City of Dallas Sued by Oil Producer for Denying Drilling Rights
Trinity East Energy, an oil and gas producer, has filed a lawsuit against the city of Dallas for denying the company drilling rights to 3,600 acres it leased from the city.
In the lawsuit filed in Dallas County District Court, Trinity East claims that the city leased two tracts of land to the company and kept millions in bonus payments, but refused to issue zoning permits that would allow the company to drill on the land. The lawsuit claims that the denial of drilling rights is “arbitrary and capricious” and amounts to taking property with no “just compensation.”
The office of the Dallas city attorney had no immediate comment and said it was still reviewing the lawsuit. Advocates for more restrictive drilling rules in Dallas said that Trinity East was attempting to undermine the civic process and that the lawsuit had no merit.

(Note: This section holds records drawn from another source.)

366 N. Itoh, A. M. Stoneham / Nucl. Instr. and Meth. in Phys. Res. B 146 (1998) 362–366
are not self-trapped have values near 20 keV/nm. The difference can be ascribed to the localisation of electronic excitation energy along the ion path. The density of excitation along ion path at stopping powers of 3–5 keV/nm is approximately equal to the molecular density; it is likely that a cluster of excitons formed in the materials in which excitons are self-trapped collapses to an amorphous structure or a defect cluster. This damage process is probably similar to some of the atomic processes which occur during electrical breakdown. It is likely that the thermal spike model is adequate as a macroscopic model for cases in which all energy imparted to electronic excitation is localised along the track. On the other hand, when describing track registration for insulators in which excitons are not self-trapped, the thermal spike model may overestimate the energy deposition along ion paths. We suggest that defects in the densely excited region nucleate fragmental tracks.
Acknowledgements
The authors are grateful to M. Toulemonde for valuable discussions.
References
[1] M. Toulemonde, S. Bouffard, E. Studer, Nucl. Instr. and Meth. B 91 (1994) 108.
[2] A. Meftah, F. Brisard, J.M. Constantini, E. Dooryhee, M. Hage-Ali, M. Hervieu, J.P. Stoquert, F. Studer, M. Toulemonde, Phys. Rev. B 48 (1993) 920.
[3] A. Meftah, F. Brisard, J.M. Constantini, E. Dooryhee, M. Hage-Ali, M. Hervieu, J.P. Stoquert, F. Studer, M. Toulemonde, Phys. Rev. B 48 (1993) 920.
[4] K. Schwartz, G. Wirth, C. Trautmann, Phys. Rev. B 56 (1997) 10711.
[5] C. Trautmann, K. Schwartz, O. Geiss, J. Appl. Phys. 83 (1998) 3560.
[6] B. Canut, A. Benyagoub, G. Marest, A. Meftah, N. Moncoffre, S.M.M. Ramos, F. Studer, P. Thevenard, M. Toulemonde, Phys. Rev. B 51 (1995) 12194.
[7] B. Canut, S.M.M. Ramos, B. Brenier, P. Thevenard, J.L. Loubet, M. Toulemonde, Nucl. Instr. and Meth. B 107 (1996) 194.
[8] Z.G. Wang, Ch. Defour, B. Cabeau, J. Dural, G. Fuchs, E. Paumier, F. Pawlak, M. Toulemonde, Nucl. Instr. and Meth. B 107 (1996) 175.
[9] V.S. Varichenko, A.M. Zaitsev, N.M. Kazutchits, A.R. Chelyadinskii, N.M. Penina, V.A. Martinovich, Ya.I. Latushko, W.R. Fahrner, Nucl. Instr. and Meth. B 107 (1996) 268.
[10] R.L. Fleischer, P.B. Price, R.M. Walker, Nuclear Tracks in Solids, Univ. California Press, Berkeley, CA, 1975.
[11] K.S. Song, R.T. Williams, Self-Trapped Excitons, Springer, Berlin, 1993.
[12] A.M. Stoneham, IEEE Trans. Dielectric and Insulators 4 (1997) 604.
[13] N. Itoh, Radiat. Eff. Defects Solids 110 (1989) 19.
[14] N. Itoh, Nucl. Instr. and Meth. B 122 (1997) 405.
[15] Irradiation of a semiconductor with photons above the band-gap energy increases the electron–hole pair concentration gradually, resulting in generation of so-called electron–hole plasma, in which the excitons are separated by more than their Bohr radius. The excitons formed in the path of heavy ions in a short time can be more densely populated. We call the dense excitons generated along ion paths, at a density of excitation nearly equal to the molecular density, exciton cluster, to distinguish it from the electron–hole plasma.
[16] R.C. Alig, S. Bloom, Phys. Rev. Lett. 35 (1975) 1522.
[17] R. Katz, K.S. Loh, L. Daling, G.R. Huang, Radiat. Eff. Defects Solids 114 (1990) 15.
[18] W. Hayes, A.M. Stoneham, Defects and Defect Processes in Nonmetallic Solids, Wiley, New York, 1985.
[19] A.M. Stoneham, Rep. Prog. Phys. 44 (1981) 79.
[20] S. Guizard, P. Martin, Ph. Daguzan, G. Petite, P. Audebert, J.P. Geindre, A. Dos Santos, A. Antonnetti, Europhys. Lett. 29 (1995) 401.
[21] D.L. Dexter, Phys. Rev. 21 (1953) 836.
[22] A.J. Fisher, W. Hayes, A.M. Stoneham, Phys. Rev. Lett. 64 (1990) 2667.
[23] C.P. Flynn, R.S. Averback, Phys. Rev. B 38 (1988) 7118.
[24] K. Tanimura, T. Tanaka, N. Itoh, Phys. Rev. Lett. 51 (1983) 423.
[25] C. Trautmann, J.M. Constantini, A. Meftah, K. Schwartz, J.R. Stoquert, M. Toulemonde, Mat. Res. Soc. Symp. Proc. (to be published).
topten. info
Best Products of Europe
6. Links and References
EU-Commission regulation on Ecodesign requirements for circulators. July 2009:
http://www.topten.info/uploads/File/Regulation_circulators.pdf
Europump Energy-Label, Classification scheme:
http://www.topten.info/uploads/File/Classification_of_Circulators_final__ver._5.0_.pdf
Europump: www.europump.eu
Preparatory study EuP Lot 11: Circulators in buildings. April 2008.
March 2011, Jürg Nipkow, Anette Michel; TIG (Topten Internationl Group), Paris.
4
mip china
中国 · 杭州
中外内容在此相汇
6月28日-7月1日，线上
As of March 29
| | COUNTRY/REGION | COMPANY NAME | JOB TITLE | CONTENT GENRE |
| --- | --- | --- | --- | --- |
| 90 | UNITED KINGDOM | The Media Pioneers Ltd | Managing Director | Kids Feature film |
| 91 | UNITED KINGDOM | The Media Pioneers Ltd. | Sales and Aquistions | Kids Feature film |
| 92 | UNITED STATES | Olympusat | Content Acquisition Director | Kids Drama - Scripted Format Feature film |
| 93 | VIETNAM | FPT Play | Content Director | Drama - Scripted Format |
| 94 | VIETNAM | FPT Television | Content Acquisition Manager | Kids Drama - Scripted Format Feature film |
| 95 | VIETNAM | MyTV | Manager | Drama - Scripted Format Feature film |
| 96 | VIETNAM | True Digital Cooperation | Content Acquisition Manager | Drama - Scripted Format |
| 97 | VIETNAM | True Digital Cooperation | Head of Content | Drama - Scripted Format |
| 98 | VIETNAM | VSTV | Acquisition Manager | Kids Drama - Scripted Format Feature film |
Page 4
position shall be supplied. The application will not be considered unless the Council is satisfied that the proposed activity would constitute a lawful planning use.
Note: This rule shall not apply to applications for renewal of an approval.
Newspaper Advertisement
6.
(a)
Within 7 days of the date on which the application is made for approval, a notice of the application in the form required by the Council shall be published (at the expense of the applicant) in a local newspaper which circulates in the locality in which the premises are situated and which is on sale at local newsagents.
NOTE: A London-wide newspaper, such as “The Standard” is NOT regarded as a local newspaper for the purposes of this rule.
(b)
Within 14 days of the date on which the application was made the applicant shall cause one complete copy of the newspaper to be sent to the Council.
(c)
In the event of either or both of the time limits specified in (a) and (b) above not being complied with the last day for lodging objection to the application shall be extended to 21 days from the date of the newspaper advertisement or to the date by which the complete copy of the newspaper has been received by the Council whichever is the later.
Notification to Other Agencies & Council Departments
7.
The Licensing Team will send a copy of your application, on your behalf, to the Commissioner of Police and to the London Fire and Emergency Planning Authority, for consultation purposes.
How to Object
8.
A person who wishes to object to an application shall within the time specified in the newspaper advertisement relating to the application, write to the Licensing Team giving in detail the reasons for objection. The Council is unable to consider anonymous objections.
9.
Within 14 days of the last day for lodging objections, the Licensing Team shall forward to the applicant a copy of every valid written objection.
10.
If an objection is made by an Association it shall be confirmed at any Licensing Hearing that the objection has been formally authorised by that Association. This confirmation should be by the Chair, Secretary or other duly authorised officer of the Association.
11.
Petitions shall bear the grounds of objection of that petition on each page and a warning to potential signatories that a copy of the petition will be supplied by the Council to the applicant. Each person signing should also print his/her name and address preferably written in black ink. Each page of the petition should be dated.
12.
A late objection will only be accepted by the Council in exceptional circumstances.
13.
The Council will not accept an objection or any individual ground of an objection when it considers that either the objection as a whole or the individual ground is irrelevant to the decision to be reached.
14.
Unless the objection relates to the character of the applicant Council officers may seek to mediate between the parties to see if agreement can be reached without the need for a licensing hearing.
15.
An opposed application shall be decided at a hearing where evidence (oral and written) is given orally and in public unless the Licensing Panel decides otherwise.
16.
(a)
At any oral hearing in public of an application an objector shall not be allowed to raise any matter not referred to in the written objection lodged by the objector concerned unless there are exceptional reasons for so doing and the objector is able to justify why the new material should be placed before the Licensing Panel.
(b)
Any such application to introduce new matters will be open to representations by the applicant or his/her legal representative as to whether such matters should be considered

The lawsuit stems from the August 2008 lease of mineral interests to Trinity East, which brought the city $19 million in bonus payments. On the same day the lease was signed, Mary Suhm, the city manager of Dallas, wrote in a letter that the city was “reasonably confident” that drilling rights would be granted for a tract of parkland, and that the city would use “reasonable efforts” to bring the matter to the city council, which would make the decision on permits.
According to Trinity East, the company would not have entered into the lease without the assurances made in the city manager’s letter. However, the letter did state that drilling rights were not guaranteed and were not legally binding as part of the lease.
The drilling permits were finally denied by the city council in March 2013, after years of debate over the city’s drilling regulations and the company’s drilling rights. Five months later, the decision was affirmed after the company appealed.
Two other companies had also leased land from the city for drilling purposes, but they dropped out after the city began to consider stricter drilling regulations.
Dallas modified its drilling regulations in December 2013, requiring a 1,500-foot setback between new rigs, compressor stations and “protected use” areas such as businesses, homes and churches. This is five times larger than the previous setback requirement, and it is one of the strictest in Texas.
Trinity East claims in the lawsuit that inability to drill on the land is likely to cost the company hundreds of millions of dollars over the lifetime of the wells.